Wednesday, June 11, 2008

"Christian Leaders Meet Privately with Obama"

AP:
Barack Obama discussed Darfur, the Iraq war, gay rights, abortion and other issues Tuesday with Christian leaders, including conservatives who have been criticized for praising the Democratic presidential candidate.
Bishop T.D. Jakes, a prominent black clergyman who heads a Dallas megachurch, said Obama took questions, listened to participants and discussed his "personal journey of faith."

The discussion "went absolutely everywhere," Jakes told The Associated Press, and "just about every Christian stripe was represented in that room."

Jakes, who does not endorse candidates and said he also hopes to meet with Republican presidential candidate John McCain, said some participants clearly have political differences with Obama. The senator's support for abortion rights and gay rights, among other issues, draws opposition from religious conservatives. Some conservatives have criticized Jakes for praising Obama.

Jakes said the meeting, at a law firm's offices, seemed designed to prompt a wide discussion rather than to result in commitments from either Obama or those attending. Others familiar with the meeting said some participants agreed to attend only because it would be private.

Rich Cizik, vice president for governmental affairs of the National Association of Evangelicals, an umbrella organization for evangelical churches and ministries, said Obama asked participants to share "anything that's on your mind that is of concern to you."

"I think it's important to point out this isn't a group of people who are endorsing Obama," Cizik said in an interview. "People were asked for their insider wisdom and understanding of the religious community."

Mark DeMoss, a spokesman for the Rev. Franklin Graham, said Graham attended and asked Obama whether "he thought Jesus was the way to God, or merely a way." DeMoss declined to discuss Obama's response.

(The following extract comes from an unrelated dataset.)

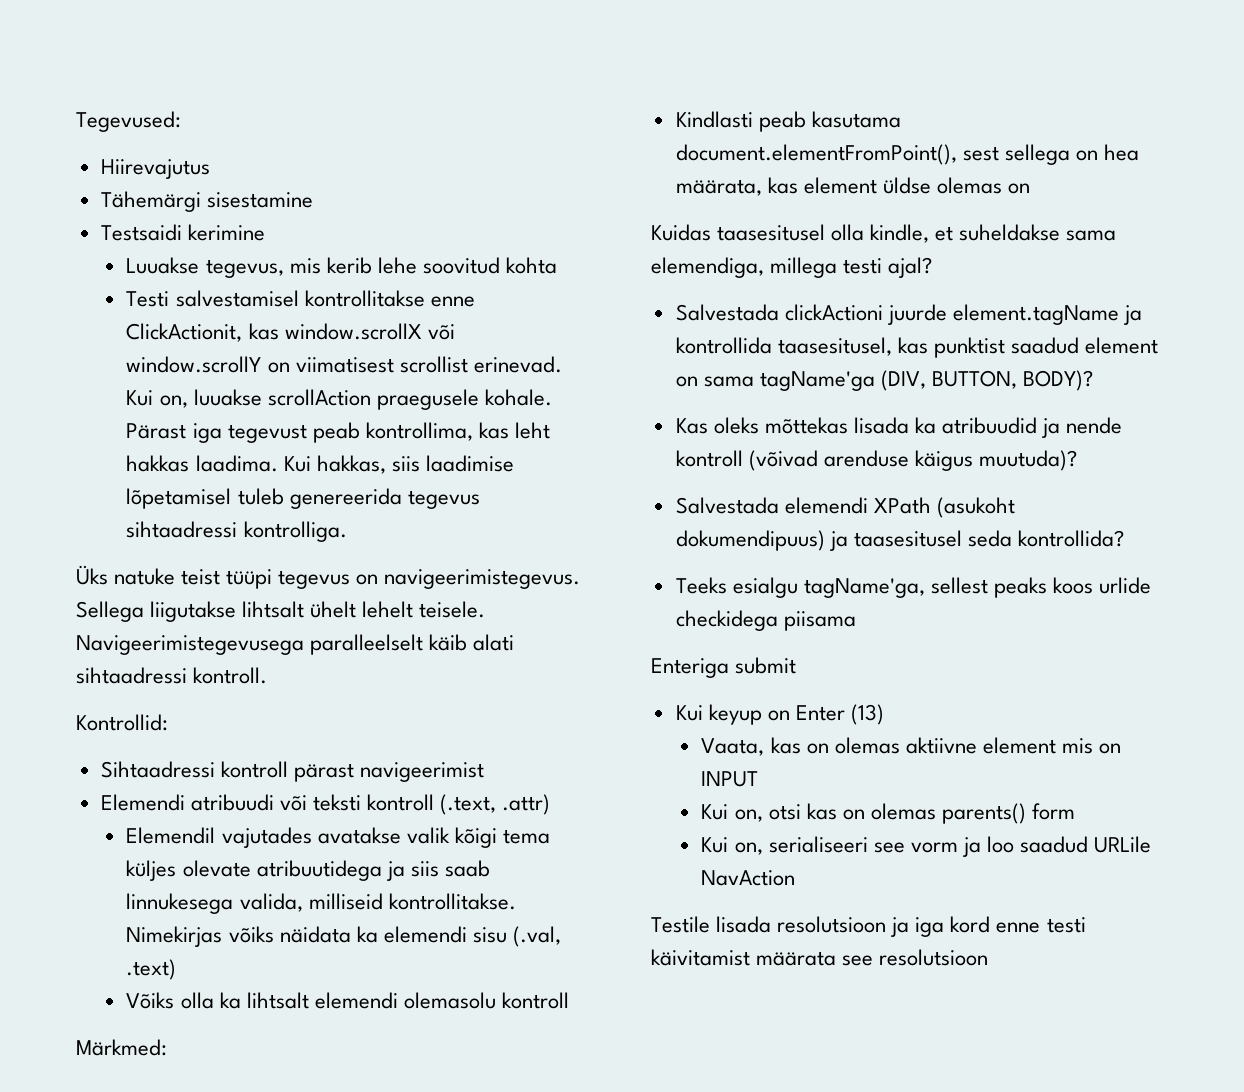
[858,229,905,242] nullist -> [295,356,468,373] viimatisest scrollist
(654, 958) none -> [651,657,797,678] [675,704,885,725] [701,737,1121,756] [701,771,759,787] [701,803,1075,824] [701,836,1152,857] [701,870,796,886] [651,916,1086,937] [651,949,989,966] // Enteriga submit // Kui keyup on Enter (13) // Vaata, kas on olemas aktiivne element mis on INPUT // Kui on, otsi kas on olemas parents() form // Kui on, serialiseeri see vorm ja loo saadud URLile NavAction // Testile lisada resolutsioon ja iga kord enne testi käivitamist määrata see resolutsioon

Graham, who succeeded his father as head of the Billy Graham Evangelistic Association, found the senator "impressive" and "warm," DeMoss said.

"He feels that dialogue with someone who may be president is useful whether or not you agree with them on everything or anything," DeMoss said. Graham expects to soon meet with Sen. John McCain, the presumptive Republican presidential nominee.

Joshua Dubois, the Obama campaign's director of faith outreach, said the meeting included "prominent evangelicals and other faith leaders" who "discussed policy issues and came together in conversation and prayer." Similar sessions will occur "in the months to come," he said.

About 30 people attended, the campaign said, but it released only three names: the Rev. Stephen Thurston, head of the National Baptist Convention of America, Inc., a historically black denomination; the Rev. T. Dewitt Smith, president of the Progressive National Baptist Convention, Inc., which was home to the Rev. Martin Luther King Jr. and other civil rights leaders; and Bishop Phillip Robert Cousin Sr., an A.M.E. clergyman and former NAACP board member.

Two sources familiar with the meeting, but who spoke on background because the session was private, said others attending included conservative Catholic constitutional lawyer Doug Kmiec; evangelical author Max Lucado of San Antonio; Cameron Strang, founder of Relevant Media, which is aimed at young Christians; the Rev. Luis Cortes of Esperanza USA; and Paul Corts, president of the Council of Christian Colleges and Universities.

Kmiec, an abortion opponent who worked for the Reagan administration's Justice Department, was denied Communion in April at a Mass for Catholic business people because he had endorsed Obama. Church leaders later apologized, according to syndicated columnist E.J. Dionne.

Cizik said the issues discussed Tuesday included "protecting the traditional family, same-sex marriage, gay rights, religious freedom, genocide, poverty and hunger in America, and how we might even improve America's standing in the world."

He said he told Obama: "Religious Americans want to know why is it you love this country and what it stands for and how we can make it better."

Cizik said participants agreed not to give specifics of Obama's responses to their questions, but that "there was nothing softball about this meeting and that's the way he said he wanted it."

Jakes said there was just a brief mention of Jeremiah Wright, Obama's former pastor, who became the focus of a political flare-up earlier in the year after videos of his sermons showed him cursing the government and accusing it of conspiring against blacks. Obama eventually broke with Wright and resigned from Trinity United Church of Christ.